## Document images with source code

::::::::::

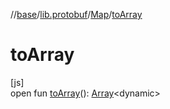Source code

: //[base](../../../index.md)/[lib.protobuf](../index.md)/[Map](index.md)/[toArray](to-array.md)

# toArray

[js]\
open fun [toArray](to-array.md)(): [Array](https://kotlinlang.org/api/latest/jvm/stdlib/kotlin/-array/index.html)&lt;dynamic&gt;
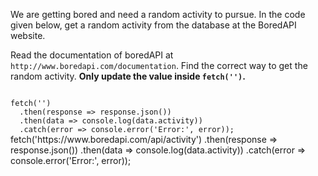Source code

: We are getting bored and need
a random activity to pursue.
In the code given below, get a
random activity from the database at
the BoredAPI website.

Read the documentation of boredAPI
at `http://www.boredapi.com/documentation`. Find
the correct way to get the random activity.
**Only update the value inside `fetch('')`.**

<codeblock type="exercise" language="javascript" evaluateAsync="true" timeOut="2000" testMode="fixedInput">
<code>
fetch('')
  .then(response => response.json())
  .then(data => console.log(data.activity))
  .catch(error => console.error('Error:', error));
</code>

<solution>
fetch('https://www.boredapi.com/api/activity')
  .then(response => response.json())
  .then(data => console.log(data.activity))
  .catch(error => console.error('Error:', error));
</solution>
</codeblock>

::::::::::

## Written task
Within the records, filter for lines that contain the word "documentation" and show each one.

## Reply
Read the documentation of boredAPI
at `http://www.boredapi.com/documentation`. Find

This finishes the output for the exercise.